** Opening Selected text block **
This is the mail archive of the
libstdc++@gcc.gnu.org
mailing list for the libstdc++ project.
Memory, Allocator<T> & __USE_MALLOC & alternatives
- From: Tony Bryant <brd at paradise dot net dot nz>
- To: libstdc++ at gcc dot gnu dot org
- Date: Mon, 10 Jun 2002 00:02:18 +1200
- Subject: Memory, Allocator<T> & __USE_MALLOC & alternatives
- Organization: Bryant Research & Development
I'm using libstdc++ in a small (96K ROM, ~20K usuable RAM) embedded sh-elf
project. I've just tracked down what I thought was a memory leak,
but is actually a feature.
if you allocate 1000 items of 16bytes each with std::allocator<T>, then
you've used approx 16K of memory - fair enough.
Now free it all.
Nothing is returned to the system heap, std::allocator<T> keeps it cached -
as it is designed to do.
Now try to allocate 500 items of 32bytes. CRUNCH. std::allocator<T> doesn't
reuse the cached 1000 16byte chunks - it allocates a bunch more memory for 32
byte chunks. 32K doesn't comes out of 20K - funnily enough.
Not a problem when you've got 512Mb of SDRAM and a couple of gigs of swap
space, but for my pissy 20K system it's just not a workable solution.
OK, so the solution seems obvious - use __USE_MALLOC, which, despite being
not the greatest performing system in the world - it produces a workable
solution.
** Closing Selected text block **
→ Activity 1: According to the libstdc++ mailing list post, about how much usable RAM does the embedded project have?
→ Activity 2: Please extend the libstdc++ mailing list post, picking up after its final sentence.
** Opening Recorded information block **
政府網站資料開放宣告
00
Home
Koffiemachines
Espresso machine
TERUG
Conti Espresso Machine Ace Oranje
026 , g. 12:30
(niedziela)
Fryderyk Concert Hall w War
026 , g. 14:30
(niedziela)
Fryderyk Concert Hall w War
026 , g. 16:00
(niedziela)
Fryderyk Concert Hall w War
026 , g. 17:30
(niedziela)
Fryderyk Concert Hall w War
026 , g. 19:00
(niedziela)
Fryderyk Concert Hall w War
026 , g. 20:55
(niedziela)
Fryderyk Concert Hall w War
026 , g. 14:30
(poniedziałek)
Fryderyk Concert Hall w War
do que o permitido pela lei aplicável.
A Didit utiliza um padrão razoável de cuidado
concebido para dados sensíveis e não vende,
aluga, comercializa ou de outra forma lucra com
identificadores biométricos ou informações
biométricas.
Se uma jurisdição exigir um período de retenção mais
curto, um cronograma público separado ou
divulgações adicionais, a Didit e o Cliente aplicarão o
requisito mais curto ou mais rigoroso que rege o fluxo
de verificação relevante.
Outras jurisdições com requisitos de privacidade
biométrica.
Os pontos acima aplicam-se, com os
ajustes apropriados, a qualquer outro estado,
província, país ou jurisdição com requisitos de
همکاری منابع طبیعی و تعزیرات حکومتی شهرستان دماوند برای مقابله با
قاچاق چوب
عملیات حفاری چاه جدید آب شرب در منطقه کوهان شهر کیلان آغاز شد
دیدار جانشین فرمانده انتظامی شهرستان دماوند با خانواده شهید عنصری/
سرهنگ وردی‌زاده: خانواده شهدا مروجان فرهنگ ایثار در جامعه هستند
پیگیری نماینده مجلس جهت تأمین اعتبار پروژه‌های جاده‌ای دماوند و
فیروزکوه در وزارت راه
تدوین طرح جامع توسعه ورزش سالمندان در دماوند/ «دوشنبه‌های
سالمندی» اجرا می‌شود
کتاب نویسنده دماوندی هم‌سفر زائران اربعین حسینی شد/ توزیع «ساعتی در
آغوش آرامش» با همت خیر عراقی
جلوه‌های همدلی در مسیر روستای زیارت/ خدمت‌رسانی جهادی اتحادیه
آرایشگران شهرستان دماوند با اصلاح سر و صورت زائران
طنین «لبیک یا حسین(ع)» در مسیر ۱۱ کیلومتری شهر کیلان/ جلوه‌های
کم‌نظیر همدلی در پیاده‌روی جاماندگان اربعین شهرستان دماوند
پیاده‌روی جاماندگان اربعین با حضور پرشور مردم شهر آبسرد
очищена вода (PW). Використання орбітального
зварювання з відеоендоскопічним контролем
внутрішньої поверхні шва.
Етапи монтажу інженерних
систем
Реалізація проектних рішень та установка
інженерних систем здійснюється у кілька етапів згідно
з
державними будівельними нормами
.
** Closing Recorded information block **
→ Output 1: About 20K.

→ Output 2:
I've written a nice heap allocator that I've got connected to malloc/free -
which all works fine except free doesn't tell you how big the item being
allocated was - so I've got to waste 4 bytes per allocation. Not a huge deal
but it does add 50% to the size of a container like list<myFoo *> (12 bytes
per node vs 8 with the std::allocator<T> )
This heap allocator doesn't _need_ to store the size if the size will be
known at deallocation time, and since std::allocator<T> knows what the size
is, its just a matter of getting the size information through somehow.
What I would love to implement is an equivilent to __USE_MALLOC that allows
me to pass the size of the block being freed to the memory allocator, called
perhaps __USE_USER_MEMORY_ALLOCATOR - which causes the std::allocator<T> to
just call:
extern "C" void *user_allocator_allocate(size_t);
&&
extern "C" void user_allocator_free(void *,size_t);
thread safety is left as an exercise to the implementer of these functions
(maybe?).
I'll do the work, if there's a chance of somebody applying it to the CVS.
Comments?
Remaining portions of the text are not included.